Read that again: an AI tool you’ve never heard of just became the attack vector for one of the largest deployment platforms on the internet.
The Kill Chain
Here’s how it went down. Back in February, a Context.ai employee got hit with Lumma Stealer — an infostealer that scraped their Google Workspace credentials, Supabase keys, Datadog logins, and Authkit tokens. The attackers sat on that access for weeks.
Then they followed the OAuth chain. Context.ai had OAuth connections to customer accounts, including at least one Vercel employee. The attackers used that trust relationship to walk straight into Vercel’s internal environment. No brute force, no zero-day, no sophisticated exploit. Just a compromised AI tool and an OAuth token that nobody revoked.
Once inside, they accessed environment variables — API keys, database credentials, third-party tokens — for a “limited subset” of Vercel customers. If those variables weren’t flagged as sensitive (which encrypts them at rest), they were sitting there in plaintext.
Why This Matters for Every Vibe-Coded App
Vercel is the deployment platform for the vibe coding generation. Next.js, React, the entire Vercel-first ecosystem — if you followed a tutorial in the last two years, you probably deployed to Vercel. Millions of apps live there.
And now someone from the ShinyHunters orbit is allegedly selling what they describe as customer API keys, source code, and database records on a cybercrime forum. ShinyHunters publicly denied involvement, which, sure. Somebody’s selling it.
The crypto community is already scrambling. If your Vercel-hosted app talks to a blockchain, your private keys may have just become public ones.
The Lesson Nobody Will Learn
This is a supply chain attack, and the supply chain now includes AI tools.
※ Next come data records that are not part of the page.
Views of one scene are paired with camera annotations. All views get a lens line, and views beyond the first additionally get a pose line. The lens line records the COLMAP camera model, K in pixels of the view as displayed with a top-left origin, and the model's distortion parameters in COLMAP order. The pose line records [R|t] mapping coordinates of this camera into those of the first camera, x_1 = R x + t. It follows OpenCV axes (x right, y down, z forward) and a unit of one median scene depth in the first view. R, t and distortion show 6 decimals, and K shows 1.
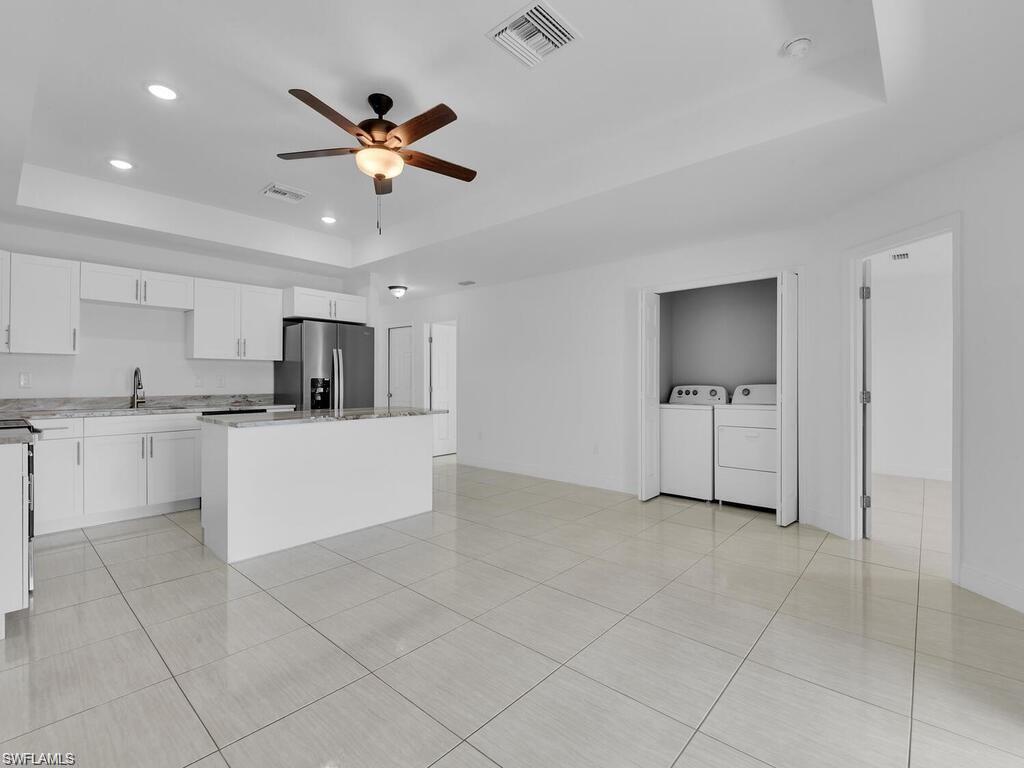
lens RADIAL K [[468.5, 0, 526.9], [0, 468.5, 378.2], [0, 0, 1]] dist [-0.017471, -0.007041]
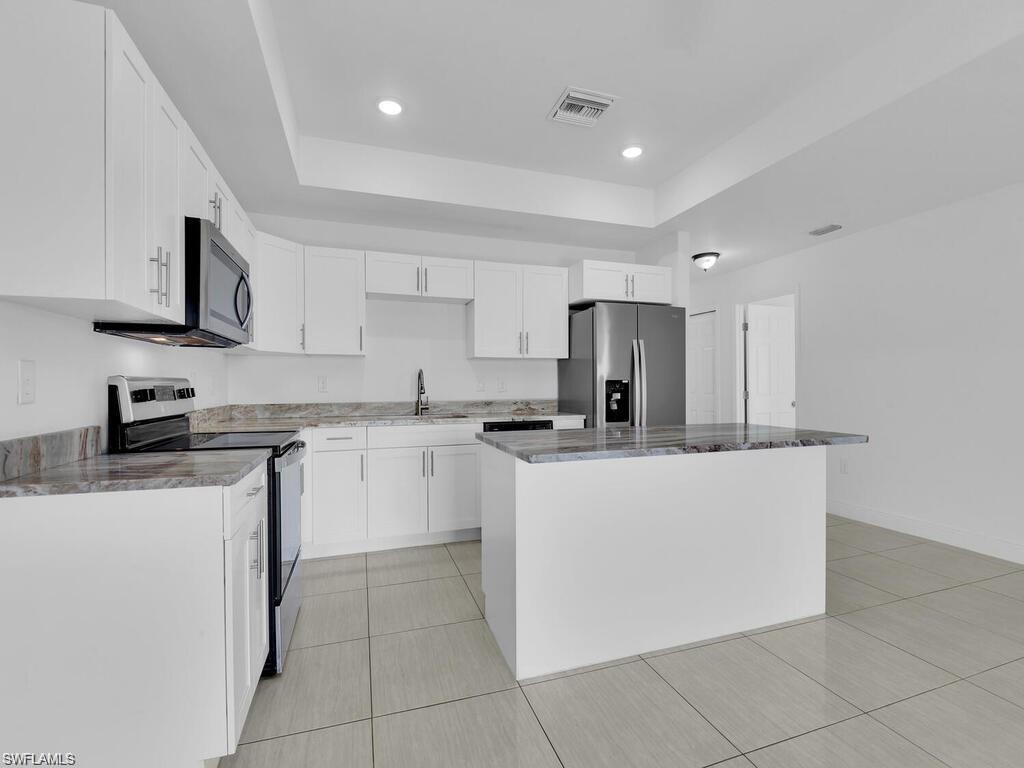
lens RADIAL K [[468.5, 0, 514.1], [0, 468.5, 383.6], [0, 0, 1]] dist [-0.017471, -0.007041]
pose [[0.851725, -0.005472, -0.523960, -0.214379], [0.007145, 0.999974, 0.001170, 0.004220], [0.523940, -0.004741, 0.851742, 0.314964]]
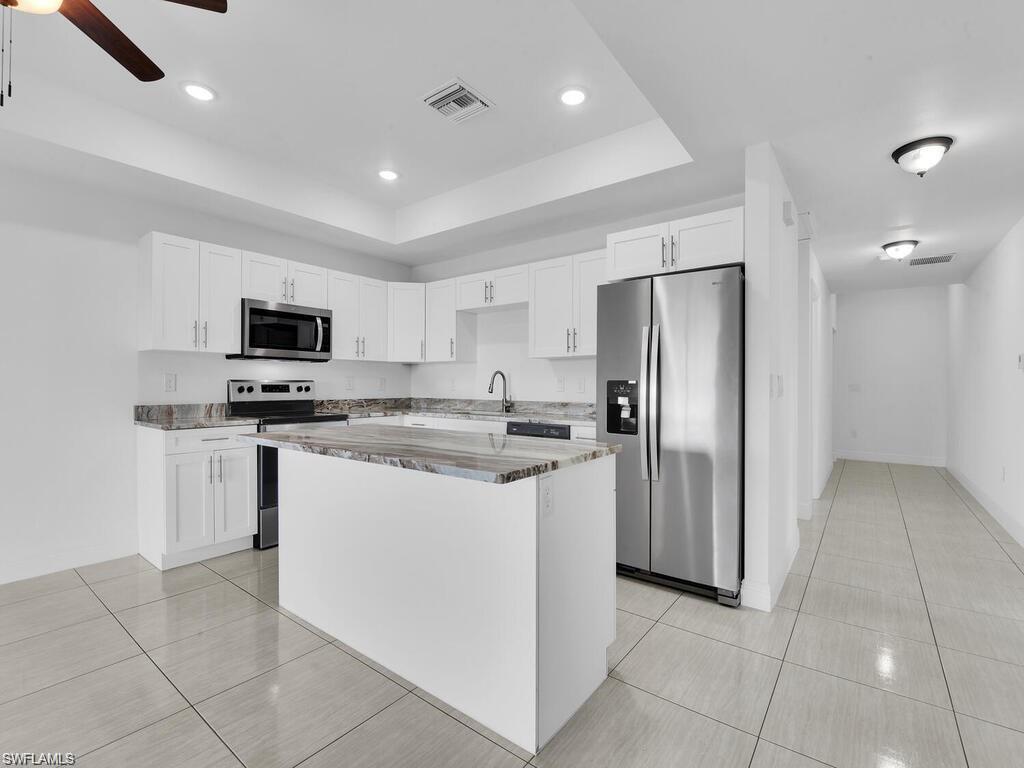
lens RADIAL K [[468.5, 0, 508.1], [0, 468.5, 381.4], [0, 0, 1]] dist [-0.017471, -0.007041]
pose [[0.034094, -0.009148, -0.999377, 0.136116], [0.003683, 0.999952, -0.009028, 0.007363], [0.999412, -0.003373, 0.034126, 0.914775]]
Every productivity app, every “AI assistant for developers,” every OAuth connection you casually approve — each one is a potential bridge from some random startup’s compromised AWS environment directly into your production infrastructure.
The vibe coding pitch is: connect everything, automate everything, ship faster. Nobody mentions that “connect everything” means your attack surface now includes every tool in every employee’s workflow. Context.ai didn’t even need to be compromised through some exotic vector. An employee got phished. The oldest trick in the book, amplified by modern trust architecture.
Vercel says they’re working with Mandiant and law enforcement. They’re telling customers to rotate any secrets stored in non-sensitive environment variables immediately. If you’re a Vercel customer, do that now. Not after you finish reading this.
What You Should Actually Do
Check your Vercel environment variables. Right now. If anything is stored as a non-sensitive variable — database URLs, API keys, anything with the word “secret” or “token” in the name — rotate it. Today.
Then audit your OAuth connections. Every third-party app that has access to your Google Workspace, your GitHub, your deployment platform — ask yourself if you’d bet your production database on that company’s security posture. Because that’s exactly the bet you’re making.
The AI tools aren’t just writing your code now. They’re part of your infrastructure. And when they get compromised, they take you with them.